Bustillos requested that the car be released immediately while she worked to get the money from a victims assistance fund. She claims that the company hung up on her.
“I was shocked that somebody could hang up on me like that,” Bustillos said.
According to Bustillos, a police officer then attempted to call, but was also hung up on.
Legacy Towing denies ever hanging up, and said in a statement that the operator couldn’t confirm that it really was a police officer calling, saying that no badge number was provided or identification to warrant Bustillos claims.
“(We) received little feedback, and rather aggressive and unprofessional demands,” the statement claimed. “Our representatives receive several calls a week from vehicle owners making false statements,” the statement went on the say.
“I’m sure they’ve heard every story in the book,” Bustillos said, “but I’m not one of them.”
Two days and many phone calls later, the property manager arranged for the car to be released for free.
The experience has left Bustillos calling for a change in Utah’s laws, which currently allows landlords to set and enforce their own parking rules.

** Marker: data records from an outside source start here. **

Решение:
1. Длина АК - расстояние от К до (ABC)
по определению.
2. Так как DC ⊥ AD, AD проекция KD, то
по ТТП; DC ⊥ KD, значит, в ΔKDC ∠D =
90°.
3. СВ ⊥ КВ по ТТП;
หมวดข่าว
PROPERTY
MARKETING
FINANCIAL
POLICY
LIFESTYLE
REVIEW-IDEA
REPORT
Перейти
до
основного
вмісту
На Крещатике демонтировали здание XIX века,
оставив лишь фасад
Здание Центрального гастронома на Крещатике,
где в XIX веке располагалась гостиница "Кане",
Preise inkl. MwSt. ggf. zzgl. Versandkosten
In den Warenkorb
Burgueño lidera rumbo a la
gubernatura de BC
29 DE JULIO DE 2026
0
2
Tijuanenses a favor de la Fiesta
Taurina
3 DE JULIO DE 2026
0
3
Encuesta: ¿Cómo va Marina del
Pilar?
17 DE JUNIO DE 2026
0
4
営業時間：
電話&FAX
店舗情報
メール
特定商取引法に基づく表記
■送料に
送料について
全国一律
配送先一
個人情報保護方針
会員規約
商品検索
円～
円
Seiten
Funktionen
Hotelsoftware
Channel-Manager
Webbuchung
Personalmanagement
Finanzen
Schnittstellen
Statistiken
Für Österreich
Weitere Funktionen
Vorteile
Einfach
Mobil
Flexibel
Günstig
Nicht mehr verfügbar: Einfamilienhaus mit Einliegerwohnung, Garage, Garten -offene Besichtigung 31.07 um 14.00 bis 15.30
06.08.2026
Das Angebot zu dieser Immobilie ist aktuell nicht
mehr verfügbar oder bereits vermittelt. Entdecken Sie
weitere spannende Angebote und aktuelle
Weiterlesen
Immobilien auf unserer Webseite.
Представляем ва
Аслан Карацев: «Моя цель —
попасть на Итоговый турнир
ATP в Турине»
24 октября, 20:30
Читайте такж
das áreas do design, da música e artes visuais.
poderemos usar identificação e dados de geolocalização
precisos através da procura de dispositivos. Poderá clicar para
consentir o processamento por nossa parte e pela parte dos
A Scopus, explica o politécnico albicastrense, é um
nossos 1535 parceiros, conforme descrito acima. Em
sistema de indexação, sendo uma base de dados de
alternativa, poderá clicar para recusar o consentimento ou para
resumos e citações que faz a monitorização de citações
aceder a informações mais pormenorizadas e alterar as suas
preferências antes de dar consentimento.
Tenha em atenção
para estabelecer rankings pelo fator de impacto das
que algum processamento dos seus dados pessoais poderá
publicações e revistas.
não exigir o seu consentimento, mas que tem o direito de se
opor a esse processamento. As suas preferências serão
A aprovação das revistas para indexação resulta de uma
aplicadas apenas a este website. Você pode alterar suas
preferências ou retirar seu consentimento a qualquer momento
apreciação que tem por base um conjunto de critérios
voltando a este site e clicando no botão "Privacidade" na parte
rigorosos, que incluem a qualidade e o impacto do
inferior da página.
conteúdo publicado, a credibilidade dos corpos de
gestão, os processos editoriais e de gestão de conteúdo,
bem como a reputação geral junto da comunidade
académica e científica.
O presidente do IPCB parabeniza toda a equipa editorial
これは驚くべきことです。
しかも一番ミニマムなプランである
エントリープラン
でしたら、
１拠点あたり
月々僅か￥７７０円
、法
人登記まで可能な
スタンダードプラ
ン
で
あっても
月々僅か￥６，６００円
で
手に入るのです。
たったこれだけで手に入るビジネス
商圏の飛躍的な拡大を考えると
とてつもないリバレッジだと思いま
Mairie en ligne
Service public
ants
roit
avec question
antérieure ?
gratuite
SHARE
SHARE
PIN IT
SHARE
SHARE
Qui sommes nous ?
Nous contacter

“I think a bunch of us need to get together,” Bustillos said. “Go over to the legislative offices, start making a change.”
“We need to make sure that reason and common sense prevails in this regard,” said Rep. Keven Stratton, R-Orem, who helped add consumer protections into Utah's towing laws in 2013.
"We've talked about whether or not the towing company should be able to enforce the registration of a vehicle," Stratton said.
"I don't think it's fair, especially if it's in my parking spot,” Sanchez said.
Expired plates are normally a government matter, Stratton said, which are currently “being delegated to non-law enforcement folks.”
While agreeing that apartment complexes shouldn’t have to have unsightly junk cars in their lots, Stratton worries about the unintended consequences that can happen when private entities are allowed to enforce registration rules.
“The cost of getting the car out of being impounded can be greater than the cost to fix it and get it registered,” he said.
"I understand they are doing their job, but have a little decency to help people when they don't know what's happening," Sanchez said.
The last major revamping of Utah’s tow truck laws happened a few years ago. Until there’s a change in the law, however, it’s driver beware. And it’s up to renters to know what their parking agreement is with their landlords.